Picture a machine learning (ML) model on the front lines of battle trying to determine whether a hazy-looking image is a school bus or a combat vehicle. In leaning on its underlying software program to recognize the picture, it runs through its bank of learned images. End-users have little choice but to assume in good faith that the program has been trained correctly and that the images it classifies as school buses actually qualify. But malicious actors (nation-state or otherwise) can introduce flawed images, spooking the ML model and causing it to mislabel a school bus as a combat vehicle, or not recognize any areas of interest at all. It is important for defense leaders to understand the current and rising threat of adversarial machine learning.
What is adversarial Machine Learning?
Attacks like the above example, targeting ML models and their execution, are termed adversarial ML and intentionally trigger steep costs in missions. And they come at a time when forces around the world are looking to increase their adoption of AI and ML. On June 30, 2022, NATO launched a $1 billion innovation fund with the goal of accelerating work on AI, big data, and automation. In 2022 alone, the Pentagon is looking to spend about $1 billion on AI-related technology.
Adversarial ML is not science fiction—it is a present, growing threat. And as the development of AI systems in combat scenarios accelerates, the risk and complexity of these attacks are only going to grow. In fact, many see AI security as one of the greatest threats in the global AI race.
What adversarial Machine Learning attacks currently exist?

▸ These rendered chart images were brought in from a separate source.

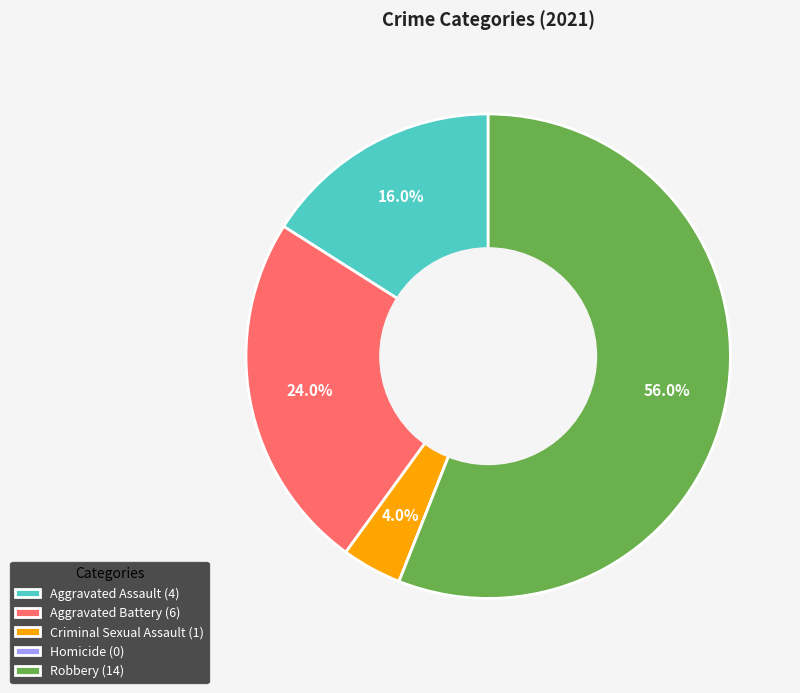

Which slice represents more than half of the pie?

Robbery (14)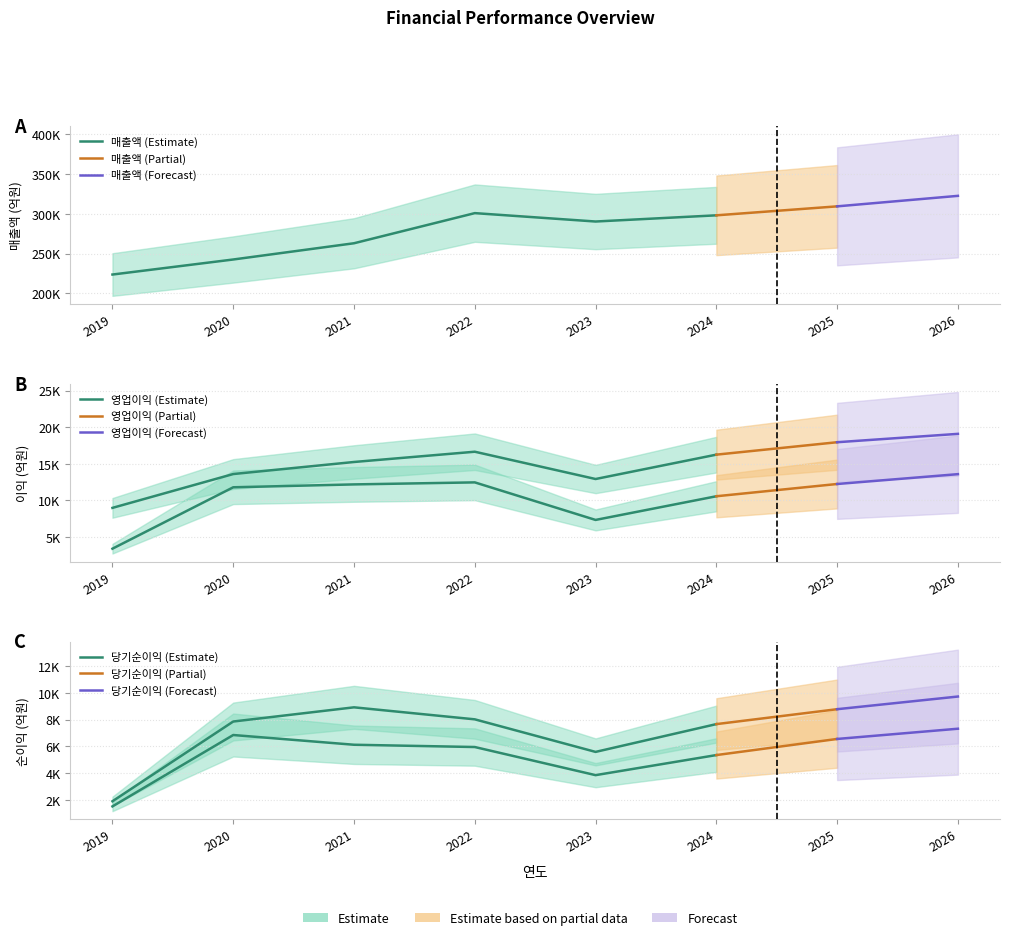

Reading left to right, list all the values displayed in this chart.

매출액: 2019=223525	2020=242457	2021=262892	2022=300795	2023=290235	2024=298029	2025=309314	2026=322523
영업이익: 2019=8969	2020=13596	2021=15244	2022=16647	2023=12916	2024=16247	2025=17946	2026=19090
세전계속사업이익: 2019=3388	2020=11785	2021=12178	2022=12455	2023=7320	2024=10558	2025=12235	2026=13580
당기순이익: 2019=1910	2020=7864	2021=8924	2022=8027	2023=5595	2024=7670	2025=8784	2026=9730
당기순이익(지배): 2019=1525	2020=6856	2021=6129	2022=5959	2023=3859	2024=5358	2025=6562	2026=7326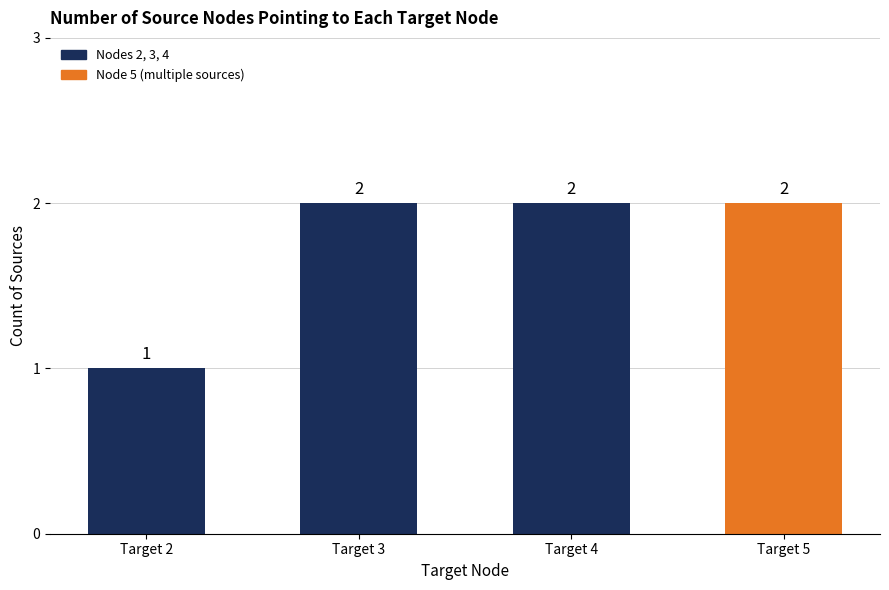

What is the sum of all values?

7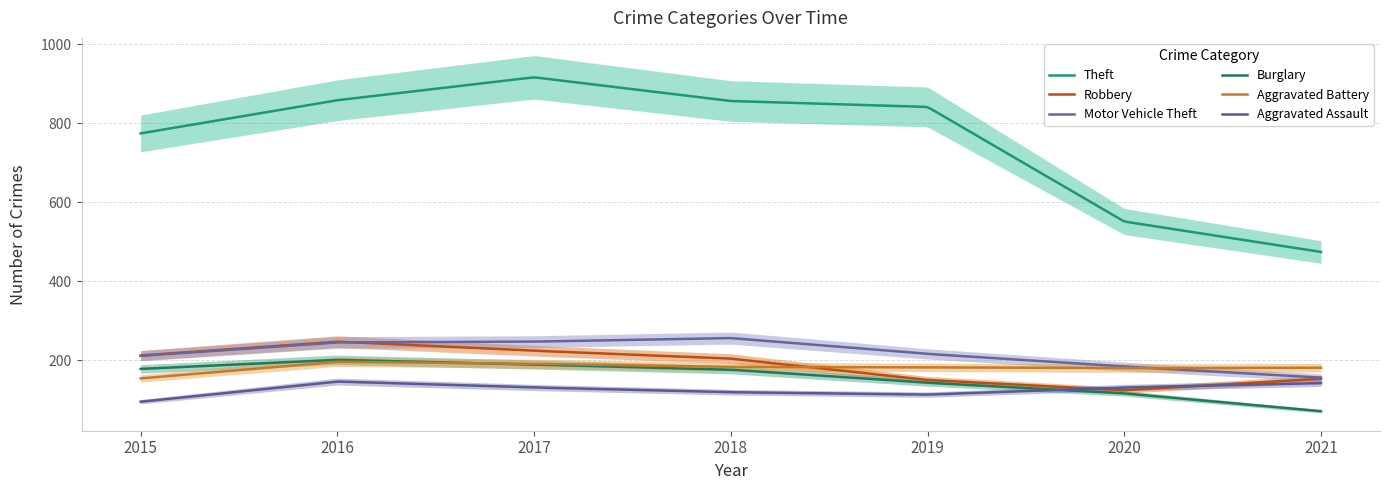

How many lines are shown in the chart?

6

The military has special reason to worry about adversarial ML because these attacks usually target computer vision-based models. These kinds of image classification models—used to differentiate between enemy and friendly assets through pictures—are the AI technologies that are likely to see early adoption.

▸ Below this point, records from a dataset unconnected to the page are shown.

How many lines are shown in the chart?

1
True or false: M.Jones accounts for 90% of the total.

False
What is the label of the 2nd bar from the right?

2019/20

Adversarial ML falls under various categories. It can be “white box,” in which the attacker has access to the model and its parameters, while a “black box” attack is one where the attacker lacks such access. The most common adversarial attacks at this time can be classified as evasion attacks or model inversion attacks.

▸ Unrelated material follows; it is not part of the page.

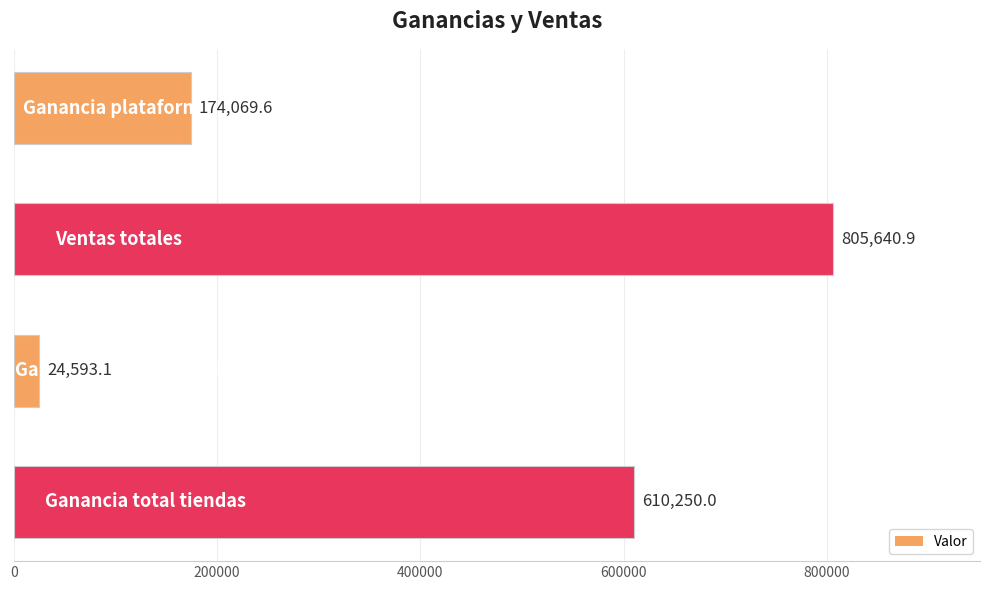

What is the value of the 4th bar from the top?

610250.0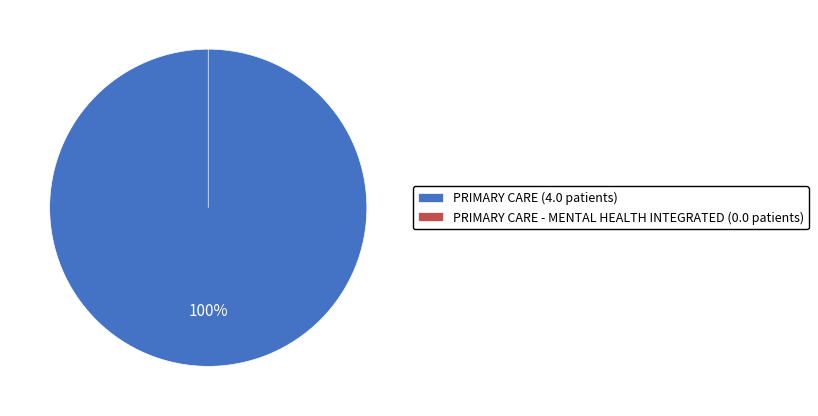

Rank the categories by value from lowest to highest.

PRIMARY CARE - MENTAL HEALTH INTEGRATED, PRIMARY CARE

– An evasion attack is one in which the threat actor dupes the model by feeding it misleading information during deployment. Tricking a model into interpreting a school bus as an enemy humvee, for example, would fall under this category. Evasion attacks are often “untargeted” attacks, which means the attack does not care how the model prediction changes—simply that it changes. Targeted attacks, in contrast, hope to achieve a specific outcome or prediction from the model.
– In a model inversion attack, an attacker attempts to learn something about the private training data with only access to the model. For example, if a model is used for facial recognition, an attack might attempt to learn the faces that the model is capable of detecting.
The need for ongoing independent testing & validation
No matter the kinds of attacks that threat actors carry out, keeping them at bay is key to the successful field deployment of AI.
When missions involve split-second decisions based on data, you have to trust the data. But the possibility of adversarial ML attacks dilutes user confidence: Can we fully trust the answer the ML model is telling us? The answer might be “no” and the primary workaround is model testing before, during, and after deployment, to gain visibility into any security issues.
Adversarial robustness—a model’s ability to resist being tricked—is a key performance indicator as we look to increase the deployment of AI and ML on the front lines. Repeated testing can catch malicious data or other instances of adversarial ML before they can cause permanent damage on the frontlines.
Testing is not a one-and-done operation. Model resilience in the early stages of deployment doesn’t guarantee ongoing resilience once deployed. Adversarial ML is an evolving field and the intrusions and methods threat actors use to cause harm are likely to change. Ongoing testing is key to staying ahead of the anticipated evolution of these technologies on the frontlines.
Damage to ML models through adversarial attacks can be devastating and lead to loss of life and damage to trust in systems. Independent and frequent testing of ML models, both before and during deployment, is a strategic solution to a persistent and ongoing threat that will only grow more urgent in the years ahead.